Most importantly, Spack is simple. It offers a simple spec syntax so that users can specify versions and configuration options concisely. Spack is also simple for package authors: package files are writtin in pure Python, and specs allow package authors to write a single build script for many different builds of the same package.
See the Feature Overview for examples and highlights.

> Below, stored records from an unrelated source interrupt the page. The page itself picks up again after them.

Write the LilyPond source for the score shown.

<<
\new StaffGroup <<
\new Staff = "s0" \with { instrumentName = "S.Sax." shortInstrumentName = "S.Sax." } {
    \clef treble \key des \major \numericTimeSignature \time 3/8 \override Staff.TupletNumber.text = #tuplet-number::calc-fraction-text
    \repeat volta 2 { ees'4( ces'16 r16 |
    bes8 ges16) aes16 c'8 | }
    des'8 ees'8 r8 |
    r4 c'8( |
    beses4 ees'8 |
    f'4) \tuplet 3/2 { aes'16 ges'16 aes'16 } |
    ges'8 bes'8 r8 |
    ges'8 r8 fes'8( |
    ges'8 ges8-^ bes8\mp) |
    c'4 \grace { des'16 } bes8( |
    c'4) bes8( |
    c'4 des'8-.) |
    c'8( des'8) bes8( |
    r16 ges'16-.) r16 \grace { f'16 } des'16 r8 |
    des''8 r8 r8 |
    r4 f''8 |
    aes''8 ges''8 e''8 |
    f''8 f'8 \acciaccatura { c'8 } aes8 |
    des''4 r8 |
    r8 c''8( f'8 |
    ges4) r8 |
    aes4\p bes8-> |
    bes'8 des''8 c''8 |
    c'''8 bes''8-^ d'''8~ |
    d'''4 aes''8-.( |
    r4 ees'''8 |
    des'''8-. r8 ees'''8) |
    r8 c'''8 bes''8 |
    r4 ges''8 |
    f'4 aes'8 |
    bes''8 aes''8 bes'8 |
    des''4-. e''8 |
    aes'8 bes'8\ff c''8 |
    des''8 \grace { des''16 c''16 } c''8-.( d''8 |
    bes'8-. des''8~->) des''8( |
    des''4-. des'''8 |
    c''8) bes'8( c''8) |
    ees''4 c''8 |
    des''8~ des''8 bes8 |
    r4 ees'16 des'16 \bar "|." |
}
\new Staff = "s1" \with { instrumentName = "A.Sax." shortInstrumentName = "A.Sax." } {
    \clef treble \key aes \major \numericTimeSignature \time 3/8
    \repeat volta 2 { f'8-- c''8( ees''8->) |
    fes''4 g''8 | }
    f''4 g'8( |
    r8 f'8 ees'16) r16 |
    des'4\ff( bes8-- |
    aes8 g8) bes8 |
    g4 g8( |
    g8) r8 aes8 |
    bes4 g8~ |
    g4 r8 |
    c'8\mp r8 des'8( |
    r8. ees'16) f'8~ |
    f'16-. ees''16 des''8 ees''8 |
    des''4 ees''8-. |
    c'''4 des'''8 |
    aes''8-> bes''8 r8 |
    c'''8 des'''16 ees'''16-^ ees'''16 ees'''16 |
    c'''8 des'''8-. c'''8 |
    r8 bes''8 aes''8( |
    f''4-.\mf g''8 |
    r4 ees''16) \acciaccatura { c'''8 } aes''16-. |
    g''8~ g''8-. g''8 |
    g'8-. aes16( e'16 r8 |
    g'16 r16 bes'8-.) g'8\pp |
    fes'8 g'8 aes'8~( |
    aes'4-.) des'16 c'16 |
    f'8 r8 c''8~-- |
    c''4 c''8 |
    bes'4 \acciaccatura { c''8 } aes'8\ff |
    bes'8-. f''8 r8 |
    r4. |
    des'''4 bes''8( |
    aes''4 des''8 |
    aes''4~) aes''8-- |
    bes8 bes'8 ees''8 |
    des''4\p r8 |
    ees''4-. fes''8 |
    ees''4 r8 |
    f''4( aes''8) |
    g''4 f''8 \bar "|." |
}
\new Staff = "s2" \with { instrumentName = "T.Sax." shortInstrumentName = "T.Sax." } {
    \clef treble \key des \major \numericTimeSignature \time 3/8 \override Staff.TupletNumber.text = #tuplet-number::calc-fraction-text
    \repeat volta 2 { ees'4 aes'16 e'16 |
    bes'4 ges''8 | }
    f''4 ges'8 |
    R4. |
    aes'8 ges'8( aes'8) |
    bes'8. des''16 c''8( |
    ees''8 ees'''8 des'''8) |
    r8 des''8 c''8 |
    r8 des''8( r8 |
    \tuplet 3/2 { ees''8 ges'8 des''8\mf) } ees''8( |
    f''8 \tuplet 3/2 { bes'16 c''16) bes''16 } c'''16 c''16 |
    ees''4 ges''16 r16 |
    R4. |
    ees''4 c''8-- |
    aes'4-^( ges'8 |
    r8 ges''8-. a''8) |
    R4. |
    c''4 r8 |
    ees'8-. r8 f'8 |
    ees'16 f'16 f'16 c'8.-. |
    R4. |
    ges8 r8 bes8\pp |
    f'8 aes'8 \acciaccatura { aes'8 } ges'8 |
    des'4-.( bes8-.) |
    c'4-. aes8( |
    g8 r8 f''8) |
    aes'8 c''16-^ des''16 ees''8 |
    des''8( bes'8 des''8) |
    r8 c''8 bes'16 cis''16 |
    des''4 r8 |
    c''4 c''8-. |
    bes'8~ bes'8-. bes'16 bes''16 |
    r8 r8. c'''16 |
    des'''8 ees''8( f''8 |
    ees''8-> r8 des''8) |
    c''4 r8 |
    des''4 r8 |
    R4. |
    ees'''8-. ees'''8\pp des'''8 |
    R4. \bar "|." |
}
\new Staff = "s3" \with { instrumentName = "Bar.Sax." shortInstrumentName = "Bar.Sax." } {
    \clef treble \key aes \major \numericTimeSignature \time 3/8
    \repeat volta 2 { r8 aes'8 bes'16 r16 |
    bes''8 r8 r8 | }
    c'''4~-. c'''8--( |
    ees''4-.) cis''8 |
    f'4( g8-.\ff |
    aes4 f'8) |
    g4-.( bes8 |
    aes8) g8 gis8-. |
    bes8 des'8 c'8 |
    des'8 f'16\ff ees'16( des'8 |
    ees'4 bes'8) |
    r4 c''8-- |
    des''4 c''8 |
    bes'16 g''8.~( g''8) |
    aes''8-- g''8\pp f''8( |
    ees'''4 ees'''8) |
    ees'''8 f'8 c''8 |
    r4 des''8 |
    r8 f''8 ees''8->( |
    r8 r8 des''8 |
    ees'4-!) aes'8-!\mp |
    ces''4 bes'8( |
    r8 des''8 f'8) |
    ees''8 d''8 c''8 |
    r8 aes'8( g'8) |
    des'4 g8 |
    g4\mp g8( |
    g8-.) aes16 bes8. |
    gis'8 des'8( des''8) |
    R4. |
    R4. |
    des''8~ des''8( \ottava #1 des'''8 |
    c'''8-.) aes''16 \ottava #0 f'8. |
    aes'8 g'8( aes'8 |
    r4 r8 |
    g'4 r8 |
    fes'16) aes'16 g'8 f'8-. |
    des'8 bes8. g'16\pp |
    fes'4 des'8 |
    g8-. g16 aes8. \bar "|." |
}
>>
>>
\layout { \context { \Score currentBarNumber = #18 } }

To install spack and install your first package:
$ git clone https://github.com/scalability-llnl/spack.git
$ cd spack/bin
$ ./spack install libelf
Documentation
Full documentation for Spack is also available.
Get Involved!
Spack is an open source project. Questions, discussion, and contributions are welcome. Contributions can be anything from new packages to bugfixes, or even new core features.
Mailing list
If you are interested in contributing to spack, the first step is to join the mailing list. We're using a Google Group for this, and you can join it here:
Contributions
At the moment, contributing to Spack is relatively simple. Just send us
a pull request.
When you send your request, make develop
the destination branch.
Spack is using a rough approximation of the Git
Flow
branching model. The develop
branch contains the latest
contributions, and master
is always tagged and points to the
latest stable release.
Authors
Spack was written by Todd Gamblin, tgamblin@llnl.gov.
Significant contributions were also made by:
- David Beckingsale
- David Boehme
- Alfredo Gimenez
- Luc Jaulmes
- Matt Legendre
- Greg Lee
- Adam Moody
- Saravan Pantham
- Joachim Protze
- Bob Robey
- Justin Too
Release
Spack is released under an LGPL license. For more details see the LICENSE file.